So you decide to eliminate your bad habits. You are going to exercise, eat nutritiously, stop having those after work drinks. You are motivated and ready to go. Easy, peezy right?! Well if you are depending on willpower alone to initiate a life change – then you may be setting yourself up for a huge, relapsing disappointment. There is a hormone/neurotransmitter in the brain called dopamine. This neurochemical is released when you experience something that makes you feel good. Dopamine keeps you motivated to keep going to get that feel-good sensation. Every time you see or experience something that is related to your bad habit – your brain shoots off some dopamine and that feel good sensation overrides your willpower. Your brain wears out trying to avoid caving into the feel good response. Relapse happens.
How to Break Bad Habits
There are some brain suggestions to help you break that bad habit.
· Habits are triggered by a particular cue, situation, or event.
· Habits are persistent – once formed, they are very hard to break.
So,
· Learn to recognize the trigger for your bad habit.
· Wire a new, healthy or positive habit to override the bad-habit trigger.
If you understand that old habits are ingrained and hard-wired, it will be easier to understand that relapses will happen. Instead of being discouraged and give up – you need to be persistent and keep moving forward to create the new behavior. You need to be mindful of the the actions that you take and the change you want to accomplish. This takes time. There has been a lot of information about habit formation that states that 21 days is the optimum amount of time to create that new neural pathway. It is a myth that it takes 21 days to create or break a habit. Remember you are hardwiring a new pathway. You are creating a new behavior that your brain and you will do automatically. One careful study revealed that it takes 20-254 days (average 84 days) to reach automaticity (Dr. Sarah McKay).

________________________________________

** WORK TASK 1 **
In the passage on breaking bad habits, what average time does one study give for reaching automaticity?
** WORK TASK 2 **
Please extend the passage on breaking bad habits, picking up right after its final sentence.

________________________________________

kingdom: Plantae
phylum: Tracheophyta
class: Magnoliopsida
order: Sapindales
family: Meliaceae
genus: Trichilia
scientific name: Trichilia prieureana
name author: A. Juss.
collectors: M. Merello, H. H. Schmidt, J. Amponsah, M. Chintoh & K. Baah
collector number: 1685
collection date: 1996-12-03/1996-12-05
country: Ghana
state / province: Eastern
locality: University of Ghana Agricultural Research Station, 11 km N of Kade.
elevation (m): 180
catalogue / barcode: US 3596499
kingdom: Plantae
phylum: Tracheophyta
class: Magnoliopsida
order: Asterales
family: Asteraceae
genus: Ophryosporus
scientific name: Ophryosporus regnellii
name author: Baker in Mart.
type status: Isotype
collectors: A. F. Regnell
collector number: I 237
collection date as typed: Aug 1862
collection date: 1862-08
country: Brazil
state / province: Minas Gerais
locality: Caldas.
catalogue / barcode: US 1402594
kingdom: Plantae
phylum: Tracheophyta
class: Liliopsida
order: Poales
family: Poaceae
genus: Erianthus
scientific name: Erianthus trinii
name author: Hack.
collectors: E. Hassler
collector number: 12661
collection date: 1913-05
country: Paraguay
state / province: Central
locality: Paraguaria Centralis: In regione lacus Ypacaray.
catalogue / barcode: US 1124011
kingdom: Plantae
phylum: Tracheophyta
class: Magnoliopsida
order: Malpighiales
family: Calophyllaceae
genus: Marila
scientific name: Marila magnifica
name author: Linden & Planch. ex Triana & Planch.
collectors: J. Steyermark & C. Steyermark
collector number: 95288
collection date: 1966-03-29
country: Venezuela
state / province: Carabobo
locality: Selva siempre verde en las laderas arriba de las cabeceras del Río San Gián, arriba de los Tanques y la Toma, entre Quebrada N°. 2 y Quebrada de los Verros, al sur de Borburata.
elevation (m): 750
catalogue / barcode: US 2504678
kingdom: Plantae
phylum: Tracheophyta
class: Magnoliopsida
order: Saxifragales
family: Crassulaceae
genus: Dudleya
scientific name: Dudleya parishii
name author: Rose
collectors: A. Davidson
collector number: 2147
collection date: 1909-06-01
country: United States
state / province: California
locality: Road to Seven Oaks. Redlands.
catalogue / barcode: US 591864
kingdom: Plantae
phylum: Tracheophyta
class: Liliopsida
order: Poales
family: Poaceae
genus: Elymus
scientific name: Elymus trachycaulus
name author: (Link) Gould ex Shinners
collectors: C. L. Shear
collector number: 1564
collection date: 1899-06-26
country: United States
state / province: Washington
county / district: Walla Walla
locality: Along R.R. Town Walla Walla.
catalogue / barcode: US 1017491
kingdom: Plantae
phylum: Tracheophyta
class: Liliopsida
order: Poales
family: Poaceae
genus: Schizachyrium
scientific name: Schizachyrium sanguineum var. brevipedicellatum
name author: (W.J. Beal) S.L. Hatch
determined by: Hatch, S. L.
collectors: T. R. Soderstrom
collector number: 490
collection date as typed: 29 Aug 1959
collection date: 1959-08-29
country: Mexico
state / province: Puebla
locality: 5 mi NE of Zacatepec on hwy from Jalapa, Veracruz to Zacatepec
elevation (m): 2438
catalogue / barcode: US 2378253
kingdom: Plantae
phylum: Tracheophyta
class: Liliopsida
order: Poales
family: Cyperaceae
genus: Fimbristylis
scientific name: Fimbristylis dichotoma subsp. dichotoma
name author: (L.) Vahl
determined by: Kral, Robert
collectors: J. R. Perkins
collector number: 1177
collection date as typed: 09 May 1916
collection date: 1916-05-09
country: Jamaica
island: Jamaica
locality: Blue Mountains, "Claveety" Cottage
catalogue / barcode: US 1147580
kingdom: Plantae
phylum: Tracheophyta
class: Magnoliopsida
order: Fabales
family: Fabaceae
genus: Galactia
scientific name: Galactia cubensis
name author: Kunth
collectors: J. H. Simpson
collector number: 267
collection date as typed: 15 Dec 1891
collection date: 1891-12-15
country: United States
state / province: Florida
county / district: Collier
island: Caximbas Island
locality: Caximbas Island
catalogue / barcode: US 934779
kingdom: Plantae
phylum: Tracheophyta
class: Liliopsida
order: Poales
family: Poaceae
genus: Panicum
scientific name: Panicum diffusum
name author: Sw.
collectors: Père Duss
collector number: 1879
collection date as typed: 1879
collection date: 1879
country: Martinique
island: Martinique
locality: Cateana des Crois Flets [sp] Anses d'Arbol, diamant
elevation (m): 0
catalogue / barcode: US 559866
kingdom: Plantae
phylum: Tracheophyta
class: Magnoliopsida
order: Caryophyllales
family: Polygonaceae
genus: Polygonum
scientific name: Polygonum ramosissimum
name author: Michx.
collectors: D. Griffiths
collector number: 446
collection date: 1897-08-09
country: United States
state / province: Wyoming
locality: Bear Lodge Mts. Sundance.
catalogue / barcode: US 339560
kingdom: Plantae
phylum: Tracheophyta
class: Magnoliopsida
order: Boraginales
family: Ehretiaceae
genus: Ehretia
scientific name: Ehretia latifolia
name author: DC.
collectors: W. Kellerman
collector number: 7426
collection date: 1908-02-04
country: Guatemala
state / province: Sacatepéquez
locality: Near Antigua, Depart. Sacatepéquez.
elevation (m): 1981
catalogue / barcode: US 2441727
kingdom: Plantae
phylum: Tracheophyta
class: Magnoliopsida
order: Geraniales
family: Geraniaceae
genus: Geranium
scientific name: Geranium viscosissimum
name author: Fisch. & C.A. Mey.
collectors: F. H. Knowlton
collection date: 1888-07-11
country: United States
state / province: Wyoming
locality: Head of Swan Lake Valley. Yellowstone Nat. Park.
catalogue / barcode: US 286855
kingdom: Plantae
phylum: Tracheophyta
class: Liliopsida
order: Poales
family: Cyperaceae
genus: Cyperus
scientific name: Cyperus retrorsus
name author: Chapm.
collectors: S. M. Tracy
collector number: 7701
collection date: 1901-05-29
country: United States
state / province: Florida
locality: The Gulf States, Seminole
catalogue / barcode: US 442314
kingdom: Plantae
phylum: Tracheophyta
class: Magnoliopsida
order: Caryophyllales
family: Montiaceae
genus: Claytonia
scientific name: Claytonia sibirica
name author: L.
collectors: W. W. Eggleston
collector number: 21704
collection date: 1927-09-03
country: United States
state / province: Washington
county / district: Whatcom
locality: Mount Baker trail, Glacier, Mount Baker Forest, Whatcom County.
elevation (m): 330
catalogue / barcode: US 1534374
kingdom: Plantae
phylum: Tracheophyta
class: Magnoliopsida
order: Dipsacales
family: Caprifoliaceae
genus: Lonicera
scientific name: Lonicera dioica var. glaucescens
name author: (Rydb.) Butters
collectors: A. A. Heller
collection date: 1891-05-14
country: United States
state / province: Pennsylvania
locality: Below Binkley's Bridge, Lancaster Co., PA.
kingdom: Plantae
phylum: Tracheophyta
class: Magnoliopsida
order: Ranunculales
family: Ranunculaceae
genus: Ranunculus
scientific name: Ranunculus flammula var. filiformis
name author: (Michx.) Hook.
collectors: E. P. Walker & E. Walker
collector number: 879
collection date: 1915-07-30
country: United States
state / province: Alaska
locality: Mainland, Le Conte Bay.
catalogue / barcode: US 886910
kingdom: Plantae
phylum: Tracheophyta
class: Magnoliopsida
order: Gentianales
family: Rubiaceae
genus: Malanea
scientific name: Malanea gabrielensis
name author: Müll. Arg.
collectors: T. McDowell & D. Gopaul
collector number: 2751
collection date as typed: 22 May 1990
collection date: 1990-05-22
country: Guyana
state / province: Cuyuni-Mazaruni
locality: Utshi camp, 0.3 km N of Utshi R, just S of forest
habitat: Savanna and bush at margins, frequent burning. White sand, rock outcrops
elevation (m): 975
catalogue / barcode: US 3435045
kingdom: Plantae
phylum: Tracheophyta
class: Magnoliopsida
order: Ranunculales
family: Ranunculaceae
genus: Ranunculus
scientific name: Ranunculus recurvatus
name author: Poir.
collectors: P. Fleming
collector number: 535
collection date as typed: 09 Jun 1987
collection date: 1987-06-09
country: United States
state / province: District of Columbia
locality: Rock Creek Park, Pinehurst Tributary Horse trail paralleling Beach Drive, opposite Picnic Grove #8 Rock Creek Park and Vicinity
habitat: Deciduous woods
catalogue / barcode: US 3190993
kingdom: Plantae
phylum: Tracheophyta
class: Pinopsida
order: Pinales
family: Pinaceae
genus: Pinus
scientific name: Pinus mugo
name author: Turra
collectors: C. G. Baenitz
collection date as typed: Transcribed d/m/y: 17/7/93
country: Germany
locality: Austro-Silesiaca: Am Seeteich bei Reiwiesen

________________________________________

** RESPONSE AREA 1 **
An average of 84 days, within a range of 20 to 254 days.

** RESPONSE AREA 2 **
Repetition and consistency will result in you brain rewiring itself. It is a process and you are again changing your brain. It is definitely worth the effort in the long run.
References:
Goldstein, E. (October, 2014). Neuroscience of bad habits and why it’s not about will power. Retrieved May 2, 2016 from http://blogs.psychcentral.com/mindfulness/2014/10/the-neuroscience-of-bad-habits-and-why-its-not-about-willpower/
McKay, S. Neuroscience insight: how to break bad habits. Retrieved May 2, 2016 from http://www.chropa.com/cci/neuroscience-insight-how-to-break-bad-habits
McKay, S. The Neuroscience Academy (2016). Session: Change. What are habits? The Neuroscience of Habit.